Laut der Entscheidung der FIS-Führung dürfen Gaming/Wettanbieter keine einzelnen Athleten, die zur FIS gehören, sponsern, sondern nur Veranstaltungen. Die Idee ist klar; die Führung beabsichtigt, die Integrität des Sports zu wahren. Die Tatsache, dass diese gleichen Unternehmen jedoch Veranstaltungen, die von der FIS ausgerichtet werden, sponsern können, ist ziemlich kurios.
Es ist auch problematisch, dass die aktuelle Entscheidung keinen Unterschied zwischen Online-Glücksspielseiten macht; sie verbannen nicht nur Sportwettenseiten, sondern auch Pokerseiten und Casinos.

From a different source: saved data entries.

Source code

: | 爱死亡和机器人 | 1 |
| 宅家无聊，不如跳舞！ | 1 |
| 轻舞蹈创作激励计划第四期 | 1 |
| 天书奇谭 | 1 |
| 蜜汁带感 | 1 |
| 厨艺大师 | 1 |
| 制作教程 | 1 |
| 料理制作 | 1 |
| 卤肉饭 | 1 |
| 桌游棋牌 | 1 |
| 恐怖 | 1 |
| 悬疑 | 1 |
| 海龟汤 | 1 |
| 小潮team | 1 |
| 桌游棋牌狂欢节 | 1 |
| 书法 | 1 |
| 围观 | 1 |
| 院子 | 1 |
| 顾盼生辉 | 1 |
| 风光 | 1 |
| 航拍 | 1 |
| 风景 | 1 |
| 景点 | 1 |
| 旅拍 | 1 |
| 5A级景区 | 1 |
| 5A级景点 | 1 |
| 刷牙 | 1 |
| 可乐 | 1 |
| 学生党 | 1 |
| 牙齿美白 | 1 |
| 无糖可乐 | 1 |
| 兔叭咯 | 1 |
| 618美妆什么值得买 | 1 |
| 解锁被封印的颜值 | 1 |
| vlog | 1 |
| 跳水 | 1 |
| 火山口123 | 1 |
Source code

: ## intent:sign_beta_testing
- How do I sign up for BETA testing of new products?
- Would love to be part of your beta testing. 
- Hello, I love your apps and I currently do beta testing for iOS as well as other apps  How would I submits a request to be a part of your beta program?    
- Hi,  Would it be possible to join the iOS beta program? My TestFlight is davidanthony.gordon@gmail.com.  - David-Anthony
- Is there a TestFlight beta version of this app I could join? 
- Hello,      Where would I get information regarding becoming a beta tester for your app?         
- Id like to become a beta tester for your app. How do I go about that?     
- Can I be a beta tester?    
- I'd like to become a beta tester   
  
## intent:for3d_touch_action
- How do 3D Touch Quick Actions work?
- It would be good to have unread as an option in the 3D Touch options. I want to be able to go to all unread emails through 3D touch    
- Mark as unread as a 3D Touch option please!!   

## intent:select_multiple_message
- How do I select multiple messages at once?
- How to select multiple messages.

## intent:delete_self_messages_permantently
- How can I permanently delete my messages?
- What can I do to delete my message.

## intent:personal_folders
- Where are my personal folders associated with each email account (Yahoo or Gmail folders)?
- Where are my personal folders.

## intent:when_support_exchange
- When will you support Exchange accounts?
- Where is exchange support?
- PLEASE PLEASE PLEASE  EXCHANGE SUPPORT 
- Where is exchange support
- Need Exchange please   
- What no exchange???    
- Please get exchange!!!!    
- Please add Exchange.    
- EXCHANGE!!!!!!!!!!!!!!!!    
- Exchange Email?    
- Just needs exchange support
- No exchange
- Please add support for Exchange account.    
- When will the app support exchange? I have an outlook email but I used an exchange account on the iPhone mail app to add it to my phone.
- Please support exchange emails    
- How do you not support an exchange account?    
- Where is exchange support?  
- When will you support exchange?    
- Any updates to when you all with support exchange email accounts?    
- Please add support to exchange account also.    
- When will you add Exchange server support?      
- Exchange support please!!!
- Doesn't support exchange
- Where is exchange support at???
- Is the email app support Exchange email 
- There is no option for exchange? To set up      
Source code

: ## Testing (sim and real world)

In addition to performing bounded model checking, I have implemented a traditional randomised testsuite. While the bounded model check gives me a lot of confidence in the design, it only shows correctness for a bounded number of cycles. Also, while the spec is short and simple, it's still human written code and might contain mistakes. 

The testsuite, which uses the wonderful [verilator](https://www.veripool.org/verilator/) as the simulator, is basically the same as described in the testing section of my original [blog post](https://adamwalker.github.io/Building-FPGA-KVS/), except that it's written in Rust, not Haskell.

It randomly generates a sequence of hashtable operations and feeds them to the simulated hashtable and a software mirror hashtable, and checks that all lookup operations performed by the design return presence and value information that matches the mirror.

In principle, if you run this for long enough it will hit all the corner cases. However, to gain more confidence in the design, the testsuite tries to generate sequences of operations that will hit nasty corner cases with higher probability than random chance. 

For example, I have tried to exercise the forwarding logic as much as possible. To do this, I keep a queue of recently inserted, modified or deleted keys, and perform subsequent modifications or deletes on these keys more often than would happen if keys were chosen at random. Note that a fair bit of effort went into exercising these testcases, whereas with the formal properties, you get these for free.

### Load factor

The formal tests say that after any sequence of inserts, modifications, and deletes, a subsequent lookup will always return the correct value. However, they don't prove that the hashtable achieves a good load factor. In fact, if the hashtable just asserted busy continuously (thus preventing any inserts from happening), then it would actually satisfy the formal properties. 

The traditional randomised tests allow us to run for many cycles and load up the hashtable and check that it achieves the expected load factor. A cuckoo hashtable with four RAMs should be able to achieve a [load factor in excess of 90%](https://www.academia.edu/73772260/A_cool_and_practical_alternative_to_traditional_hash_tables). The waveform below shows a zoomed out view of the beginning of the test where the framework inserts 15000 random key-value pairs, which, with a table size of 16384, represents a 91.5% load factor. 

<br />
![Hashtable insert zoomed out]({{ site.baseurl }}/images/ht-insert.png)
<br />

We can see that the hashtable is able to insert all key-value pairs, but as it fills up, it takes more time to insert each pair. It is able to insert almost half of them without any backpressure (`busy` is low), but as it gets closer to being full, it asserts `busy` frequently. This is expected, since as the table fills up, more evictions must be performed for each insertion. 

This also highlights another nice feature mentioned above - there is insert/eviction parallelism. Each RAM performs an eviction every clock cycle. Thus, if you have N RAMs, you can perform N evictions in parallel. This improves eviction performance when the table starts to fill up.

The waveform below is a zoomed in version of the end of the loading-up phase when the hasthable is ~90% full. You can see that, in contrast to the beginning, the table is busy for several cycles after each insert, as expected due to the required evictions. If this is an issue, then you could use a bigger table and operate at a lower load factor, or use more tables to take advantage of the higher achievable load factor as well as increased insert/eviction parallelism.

Der größte Verlierer dieser Veranstaltung ist der schwedische Profiskiläufer, zweifache Olympiasieger Marcus Hellner, der ein gesponserter PokerStars-Profi ist, der Vertreter für Poker in Schweden, der sagte:
"Ich finde, es klingt seltsam und verzerrt. Es scheint, als wollten sie dich kleinmachen, aber gleichzeitig ihr eigenes Geld verdienen. Aber das ist die FIS … Es gibt viel, worüber man sich bei solchen Entscheidungen wundern kann. Was machen sie? Es liegt ganz beim Einzelnen, mit was er sich identifizieren möchte. Ich spiele gerne Poker und wähle, mich damit zu identifizieren, dafür stehe ich ein. Und ich habe kein Problem damit, es ist eines meiner Interessen."
Das Management des beliebten Skiläufers arbeitet nun an einem Deal mit der FIS, damit er seinen Sponsor behalten kann.
Neben Hellner waren auch viele großartige Athleten, Skiläufer Emil Jönsson ist ein gesponserter Spieler von Unibet.